(Extracted data entries)
◆ ◆ ◆ ◆ ◆

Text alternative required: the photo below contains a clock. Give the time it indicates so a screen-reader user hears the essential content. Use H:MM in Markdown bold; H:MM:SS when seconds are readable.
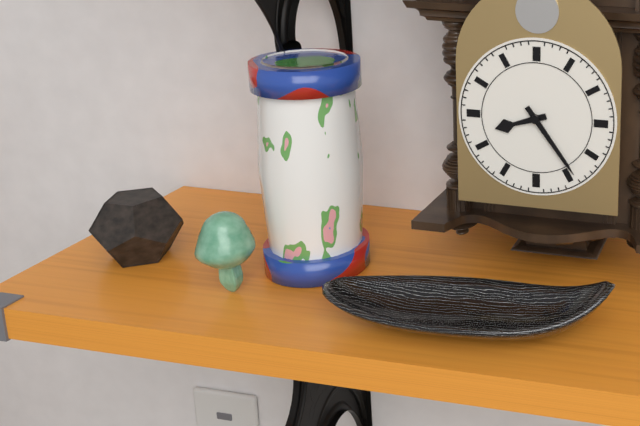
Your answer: **8:24**
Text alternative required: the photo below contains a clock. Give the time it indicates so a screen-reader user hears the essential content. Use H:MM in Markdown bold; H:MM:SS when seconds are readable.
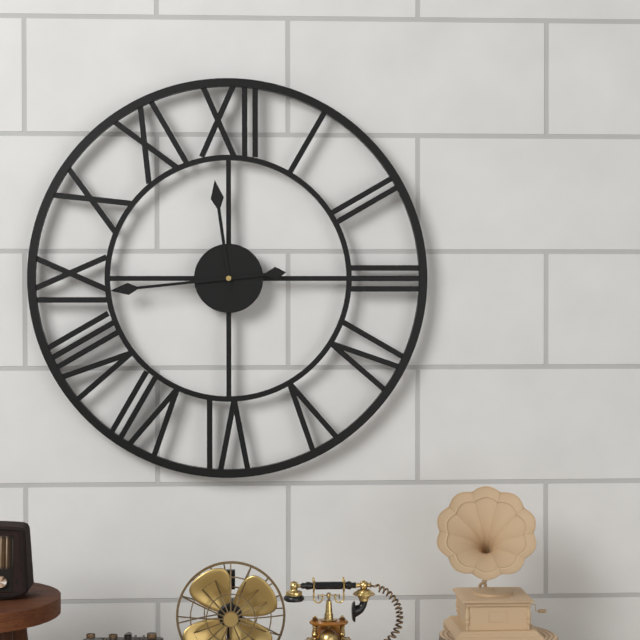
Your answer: **11:44**
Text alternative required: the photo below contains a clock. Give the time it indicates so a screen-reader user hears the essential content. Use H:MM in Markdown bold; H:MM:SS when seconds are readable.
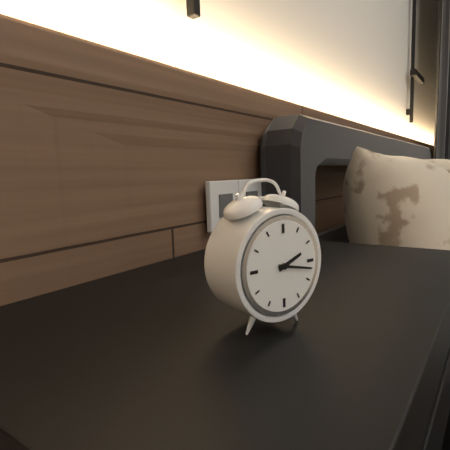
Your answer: **2:17**
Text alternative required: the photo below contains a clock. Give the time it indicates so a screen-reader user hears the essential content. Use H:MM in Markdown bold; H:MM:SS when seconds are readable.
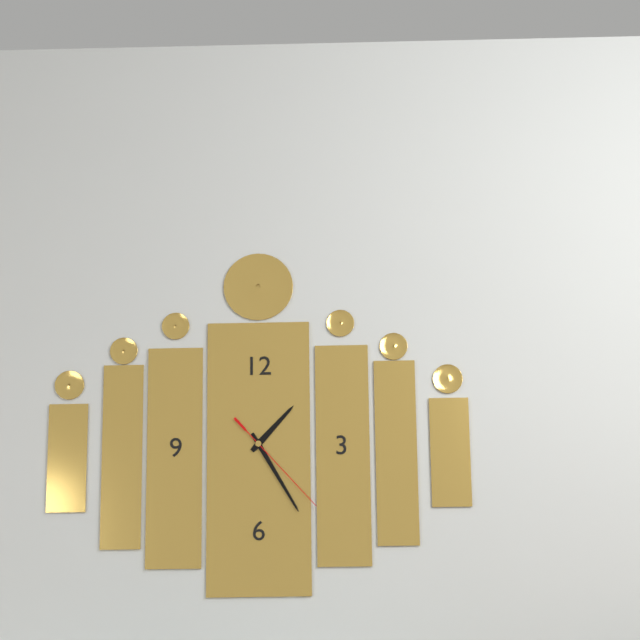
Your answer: **1:25:23**
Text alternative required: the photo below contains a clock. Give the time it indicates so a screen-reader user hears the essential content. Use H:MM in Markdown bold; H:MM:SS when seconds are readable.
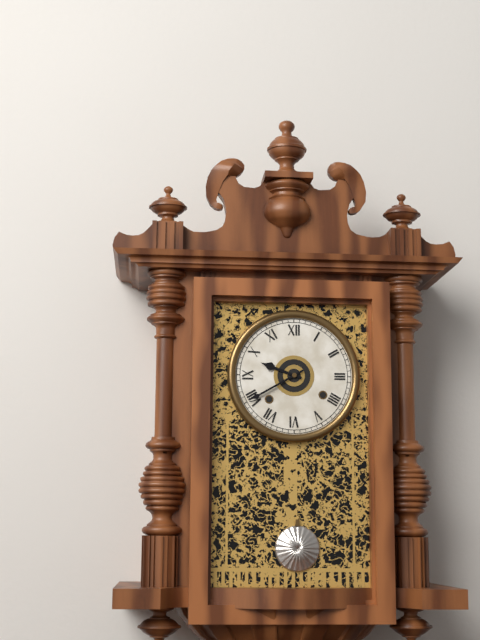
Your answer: **9:40**
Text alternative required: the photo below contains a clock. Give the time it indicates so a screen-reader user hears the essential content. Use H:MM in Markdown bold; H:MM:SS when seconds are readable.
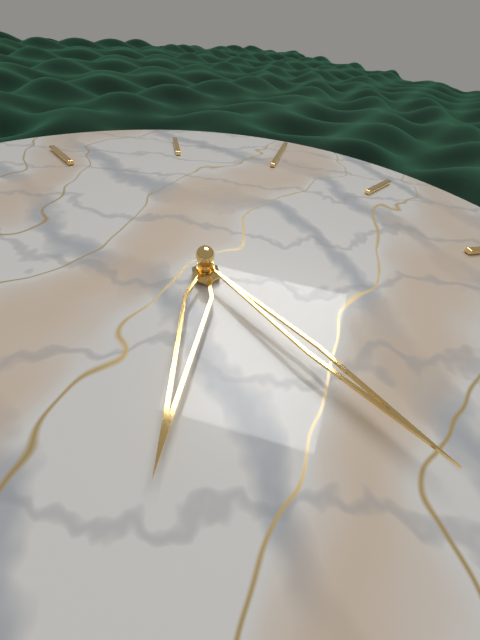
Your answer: **8:35**
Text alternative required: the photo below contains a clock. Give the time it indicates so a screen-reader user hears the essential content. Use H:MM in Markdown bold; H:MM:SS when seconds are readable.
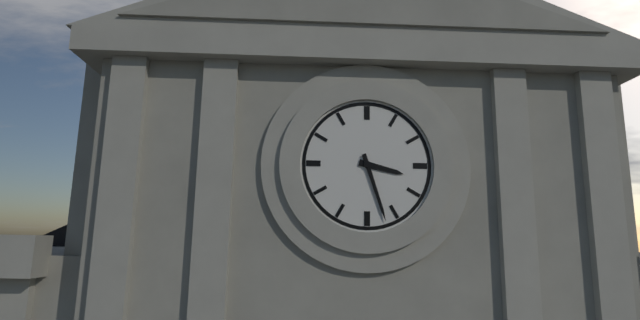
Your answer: **3:27**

◆ ◆ ◆ ◆ ◆

THE REQUEST:
Express all of the material above as a two-column CSV with the headers text and answer. Give one row per clock, putting its wording and its answer each in a single quoted field with line breaks replaced by spaces, and omit the pictures.

EXERCISE ANSWER:
text,answer
"Text alternative required: the photo below contains a clock. Give the time it indicates so a screen-reader user hears the essential content. Use H:MM in Markdown bold; H:MM:SS when seconds are readable. Your answer:","**8:24**"
"Text alternative required: the photo below contains a clock. Give the time it indicates so a screen-reader user hears the essential content. Use H:MM in Markdown bold; H:MM:SS when seconds are readable. Your answer:","**11:44**"
"Text alternative required: the photo below contains a clock. Give the time it indicates so a screen-reader user hears the essential content. Use H:MM in Markdown bold; H:MM:SS when seconds are readable. Your answer:","**2:17**"
"Text alternative required: the photo below contains a clock. Give the time it indicates so a screen-reader user hears the essential content. Use H:MM in Markdown bold; H:MM:SS when seconds are readable. Your answer:","**1:25:23**"
"Text alternative required: the photo below contains a clock. Give the time it indicates so a screen-reader user hears the essential content. Use H:MM in Markdown bold; H:MM:SS when seconds are readable. Your answer:","**9:40**"
"Text alternative required: the photo below contains a clock. Give the time it indicates so a screen-reader user hears the essential content. Use H:MM in Markdown bold; H:MM:SS when seconds are readable. Your answer:","**8:35**"
"Text alternative required: the photo below contains a clock. Give the time it indicates so a screen-reader user hears the essential content. Use H:MM in Markdown bold; H:MM:SS when seconds are readable. Your answer:","**3:27**"